Bee on Guard is a 1951 animated short film featuring Donald Duck. It was released by Walt Disney Productions.

== Plot ==
Donald Duck is enjoying a normal summer day by tending his garden when suddenly bees infiltrate his garden. Following the bees back to their hive, Donald realizes that they are using the flower’s nectar to create honey. Donald tries to enter the hive with the bees but is denied access by the Guard Bee, so Donald decides to raid the hive and steal the honey. Donald disguises himself as a bee and converses with the Guard Bee. The two share a cup of honey as Donald secretly siphons the honey out of the hive without the Guard Bee noticing. Donald returns home with enough honey to fill many jars leaving behind the Guard Bee asleep in front of the hive when the King Bee returns to find all their honey has been stolen. Blaming the Guard Bee for losing the honey, the King Bee banishes the Guard Bee from the hive. Soon, however, the Guard Bee realizes what happened and tracks down Donald to discover that he is not a bee, but the same duck that had tried to enter the hive earlier that day. Donald returns to the hive later that day where the Guard Bee awaits him. The two fight with their stingers and Donald’s fake stinger is stolen by the bee. The short ends with Donald being chased by the Guard Bee carrying the stinger.

== Voice cast ==
- Clarence Nash as Donald Duck
- Pinto Colvig as Guard Bee

== Production ==

=== Development ===
There is a long history of Donald Duck throughout Walt Disney Studios animation. Bee On Guard features the character Donald Duck who appears in many animated shorts throughout the 1950s and 1960s. While Donald Duck has changed in style over the years, his short-tempered mannerisms have stayed the same. A common story-line used throughout Donald Duck's animated shorts, that is incorporated into Hannah’s Bee On Guard, involves Donald going about his day, undergoing a few of life’s torments, and losing his temper, ending the film with a wild, sputtering paroxysm of rage. In an interview, the animated short director Jack Hannah stated that he consistently looked for foils for the Duck to get into, often resulting in Donald Duck battling a lot of bees. The other main character in Bee On Guard is Spike (originally named ‘Buzz Buzz’), a tiny bee tasked with guarding the hive castle. Hannah stated that supporting characters like Spike added variety to the Duck shorts because “the bee is a menace with that stinger as a weapon and is much smaller than the Duck so it would be funny having the little guy battling a big bully.” However, Bee On Guard utilizes Spike in a slightly different way as Donald Duck is the antagonist who trying to steal Spike’s honey, and Spike is instinctively protecting the hive.

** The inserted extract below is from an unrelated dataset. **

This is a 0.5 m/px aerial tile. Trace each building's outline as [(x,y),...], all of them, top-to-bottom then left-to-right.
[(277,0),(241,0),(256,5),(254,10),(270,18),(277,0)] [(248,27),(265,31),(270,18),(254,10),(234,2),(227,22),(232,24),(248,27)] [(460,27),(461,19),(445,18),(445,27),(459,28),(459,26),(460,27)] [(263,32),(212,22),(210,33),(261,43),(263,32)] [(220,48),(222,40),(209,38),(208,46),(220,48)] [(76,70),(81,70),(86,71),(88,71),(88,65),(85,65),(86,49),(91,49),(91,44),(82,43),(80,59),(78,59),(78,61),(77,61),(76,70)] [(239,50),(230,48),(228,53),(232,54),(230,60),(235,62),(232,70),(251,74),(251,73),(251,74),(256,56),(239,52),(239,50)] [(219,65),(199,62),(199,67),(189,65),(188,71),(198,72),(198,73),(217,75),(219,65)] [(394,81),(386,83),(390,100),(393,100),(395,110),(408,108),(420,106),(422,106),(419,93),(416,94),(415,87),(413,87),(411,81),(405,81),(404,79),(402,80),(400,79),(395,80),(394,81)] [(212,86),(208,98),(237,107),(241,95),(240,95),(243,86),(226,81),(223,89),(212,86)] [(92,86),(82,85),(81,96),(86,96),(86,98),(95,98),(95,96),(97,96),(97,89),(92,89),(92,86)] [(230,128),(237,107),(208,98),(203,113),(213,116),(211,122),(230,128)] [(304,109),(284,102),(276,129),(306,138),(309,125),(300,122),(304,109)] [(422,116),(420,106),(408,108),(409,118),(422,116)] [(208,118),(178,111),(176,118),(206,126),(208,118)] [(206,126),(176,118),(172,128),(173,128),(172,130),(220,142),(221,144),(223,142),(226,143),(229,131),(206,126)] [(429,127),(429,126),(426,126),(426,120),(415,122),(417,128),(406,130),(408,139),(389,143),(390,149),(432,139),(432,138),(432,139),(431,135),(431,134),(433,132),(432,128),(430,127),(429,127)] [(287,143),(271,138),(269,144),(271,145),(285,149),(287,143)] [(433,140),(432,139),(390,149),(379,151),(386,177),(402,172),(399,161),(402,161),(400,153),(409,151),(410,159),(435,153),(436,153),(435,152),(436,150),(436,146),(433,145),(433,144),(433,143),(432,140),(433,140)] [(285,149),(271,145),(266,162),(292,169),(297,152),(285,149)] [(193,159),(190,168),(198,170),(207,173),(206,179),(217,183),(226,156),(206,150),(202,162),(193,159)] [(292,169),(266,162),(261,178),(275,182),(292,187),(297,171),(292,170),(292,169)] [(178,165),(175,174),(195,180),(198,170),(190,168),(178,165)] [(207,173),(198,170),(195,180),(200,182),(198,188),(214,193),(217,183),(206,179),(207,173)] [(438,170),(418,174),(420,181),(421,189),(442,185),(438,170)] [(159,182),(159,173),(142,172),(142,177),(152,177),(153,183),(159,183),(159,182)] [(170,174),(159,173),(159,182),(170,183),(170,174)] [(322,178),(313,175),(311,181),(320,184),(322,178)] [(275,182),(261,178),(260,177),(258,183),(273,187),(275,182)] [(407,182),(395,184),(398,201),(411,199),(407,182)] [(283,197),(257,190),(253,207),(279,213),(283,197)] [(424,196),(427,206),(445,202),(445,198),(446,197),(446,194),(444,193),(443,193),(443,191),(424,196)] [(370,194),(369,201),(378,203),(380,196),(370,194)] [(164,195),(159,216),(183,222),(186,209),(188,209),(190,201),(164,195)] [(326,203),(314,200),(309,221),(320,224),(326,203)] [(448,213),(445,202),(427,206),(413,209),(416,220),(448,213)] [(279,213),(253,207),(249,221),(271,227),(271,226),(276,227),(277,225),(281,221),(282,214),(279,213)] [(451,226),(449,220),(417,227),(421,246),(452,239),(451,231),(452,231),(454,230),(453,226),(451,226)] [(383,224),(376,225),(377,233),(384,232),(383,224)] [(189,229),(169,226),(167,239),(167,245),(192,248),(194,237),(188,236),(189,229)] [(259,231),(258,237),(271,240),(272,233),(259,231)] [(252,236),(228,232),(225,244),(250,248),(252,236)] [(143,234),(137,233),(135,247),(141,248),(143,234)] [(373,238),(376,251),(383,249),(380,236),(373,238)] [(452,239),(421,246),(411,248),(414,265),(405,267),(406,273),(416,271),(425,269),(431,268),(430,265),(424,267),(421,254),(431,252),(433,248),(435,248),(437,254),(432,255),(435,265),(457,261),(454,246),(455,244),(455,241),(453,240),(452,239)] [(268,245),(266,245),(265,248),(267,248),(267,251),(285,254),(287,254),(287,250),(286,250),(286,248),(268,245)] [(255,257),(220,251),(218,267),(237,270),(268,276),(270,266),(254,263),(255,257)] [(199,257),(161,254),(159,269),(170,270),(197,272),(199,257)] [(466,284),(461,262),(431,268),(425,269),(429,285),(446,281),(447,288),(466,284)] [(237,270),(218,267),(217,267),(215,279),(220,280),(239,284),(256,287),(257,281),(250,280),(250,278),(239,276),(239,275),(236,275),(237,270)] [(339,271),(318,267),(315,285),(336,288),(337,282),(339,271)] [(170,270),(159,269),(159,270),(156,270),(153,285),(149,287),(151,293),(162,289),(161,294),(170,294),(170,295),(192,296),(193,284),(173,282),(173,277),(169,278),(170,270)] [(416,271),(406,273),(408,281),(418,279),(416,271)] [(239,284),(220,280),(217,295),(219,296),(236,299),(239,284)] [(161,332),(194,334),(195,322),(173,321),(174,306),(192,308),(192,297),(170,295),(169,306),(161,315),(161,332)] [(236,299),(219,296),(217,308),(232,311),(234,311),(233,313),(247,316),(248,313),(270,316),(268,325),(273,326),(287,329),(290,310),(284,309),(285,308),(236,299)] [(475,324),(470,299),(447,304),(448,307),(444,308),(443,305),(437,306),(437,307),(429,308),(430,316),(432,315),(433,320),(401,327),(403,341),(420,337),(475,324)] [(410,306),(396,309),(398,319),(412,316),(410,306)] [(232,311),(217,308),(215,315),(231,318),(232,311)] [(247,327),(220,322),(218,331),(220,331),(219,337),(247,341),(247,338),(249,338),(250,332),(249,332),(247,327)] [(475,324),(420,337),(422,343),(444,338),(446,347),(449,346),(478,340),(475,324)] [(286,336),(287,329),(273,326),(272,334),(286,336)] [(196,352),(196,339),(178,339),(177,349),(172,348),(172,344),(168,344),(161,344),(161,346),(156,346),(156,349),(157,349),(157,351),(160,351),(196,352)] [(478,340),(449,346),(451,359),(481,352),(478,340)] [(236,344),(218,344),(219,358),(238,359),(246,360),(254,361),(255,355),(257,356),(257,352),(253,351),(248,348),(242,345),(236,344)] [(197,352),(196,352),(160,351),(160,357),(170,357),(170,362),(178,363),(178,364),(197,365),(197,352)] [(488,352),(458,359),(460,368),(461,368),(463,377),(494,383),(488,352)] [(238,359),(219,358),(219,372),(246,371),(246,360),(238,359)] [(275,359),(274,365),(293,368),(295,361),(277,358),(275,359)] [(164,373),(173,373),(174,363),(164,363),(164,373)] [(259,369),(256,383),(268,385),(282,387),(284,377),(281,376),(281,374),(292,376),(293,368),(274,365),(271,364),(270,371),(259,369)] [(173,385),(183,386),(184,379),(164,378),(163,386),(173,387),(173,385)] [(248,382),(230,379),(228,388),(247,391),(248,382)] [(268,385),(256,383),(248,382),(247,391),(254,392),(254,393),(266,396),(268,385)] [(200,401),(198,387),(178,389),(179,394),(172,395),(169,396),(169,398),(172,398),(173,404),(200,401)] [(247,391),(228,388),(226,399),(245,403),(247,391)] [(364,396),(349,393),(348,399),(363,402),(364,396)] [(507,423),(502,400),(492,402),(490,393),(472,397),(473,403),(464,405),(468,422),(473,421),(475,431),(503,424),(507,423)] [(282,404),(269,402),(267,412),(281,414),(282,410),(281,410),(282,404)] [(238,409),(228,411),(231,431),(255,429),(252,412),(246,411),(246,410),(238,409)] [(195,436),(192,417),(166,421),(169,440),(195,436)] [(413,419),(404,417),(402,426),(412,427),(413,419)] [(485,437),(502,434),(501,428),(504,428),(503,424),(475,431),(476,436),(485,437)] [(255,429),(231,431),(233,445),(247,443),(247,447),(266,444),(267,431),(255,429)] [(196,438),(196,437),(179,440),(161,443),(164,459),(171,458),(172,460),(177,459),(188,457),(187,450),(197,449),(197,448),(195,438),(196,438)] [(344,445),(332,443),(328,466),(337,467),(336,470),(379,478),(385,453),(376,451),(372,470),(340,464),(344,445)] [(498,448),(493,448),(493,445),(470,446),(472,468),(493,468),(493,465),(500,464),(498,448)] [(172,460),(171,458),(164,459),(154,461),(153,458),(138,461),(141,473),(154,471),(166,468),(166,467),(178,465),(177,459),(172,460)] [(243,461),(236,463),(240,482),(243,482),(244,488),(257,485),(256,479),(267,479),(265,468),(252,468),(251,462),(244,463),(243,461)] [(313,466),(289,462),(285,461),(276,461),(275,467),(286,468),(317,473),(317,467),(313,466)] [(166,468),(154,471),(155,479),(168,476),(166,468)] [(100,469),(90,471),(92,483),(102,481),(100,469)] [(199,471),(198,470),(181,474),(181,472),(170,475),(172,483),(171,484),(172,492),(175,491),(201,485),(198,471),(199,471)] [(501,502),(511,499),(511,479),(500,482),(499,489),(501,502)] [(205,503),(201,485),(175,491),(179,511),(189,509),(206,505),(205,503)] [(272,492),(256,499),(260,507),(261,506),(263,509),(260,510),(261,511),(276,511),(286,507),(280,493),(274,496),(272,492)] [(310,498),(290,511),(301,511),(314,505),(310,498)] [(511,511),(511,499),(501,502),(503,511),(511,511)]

=== Animation and Design ===
Bee On Guard was animated by Bob Carlson, Volus Jones, Bill Justice, George Kreisl, and Art Stevens with background artists Alan Maley and Thelma Witmer and layout artist Yale Gracey. The short was created during the “Silver Era” of Walt Disney animation, meaning that the short involved the cel animation process. Cel animation, also known as traditional animation or hand-drawn animation, is a technique where individual frames or cels are drawn by hand and then photographed or digitally scanned to create motion. Each frame typically represents a slight progression of movement, and when played in sequence at a rapid pace, creates the illusion of continuous motion. Every cel used in Bee On Guard was hand-drawn and photographed. This process was both time-consuming and expensive which is why Disney eventually converted to Xerox technology to cut down on production costs.

== Reception ==
Bee On Guard has received mixed reviews from critics, many commenting on the long string of bee films speckled throughout Donald Duck’s filmography. One blogger wrote, “While the visuals are funny, it left me flat” writing that the shifting viewpoints from the bees to Donald and back again were hard to follow and that it was hard to say who they were supposed to sympathize with in the end. Another critic wrote, “It's amusing enough, but lacks the style of the early bee pictures with "Buzz Buzz" as his main enemy. Animation is up to the usual Disney standard.” A third critic remarked, “This one stung a little.” stating that while Donald gets a fair share of mishaps, the short lacks the slapstick comedy that is popular in Disney cartoons.

== Home media ==
The short was released on November 11, 2008 on Walt Disney Treasures: The Chronological Donald, Volume Four: 1951-1961.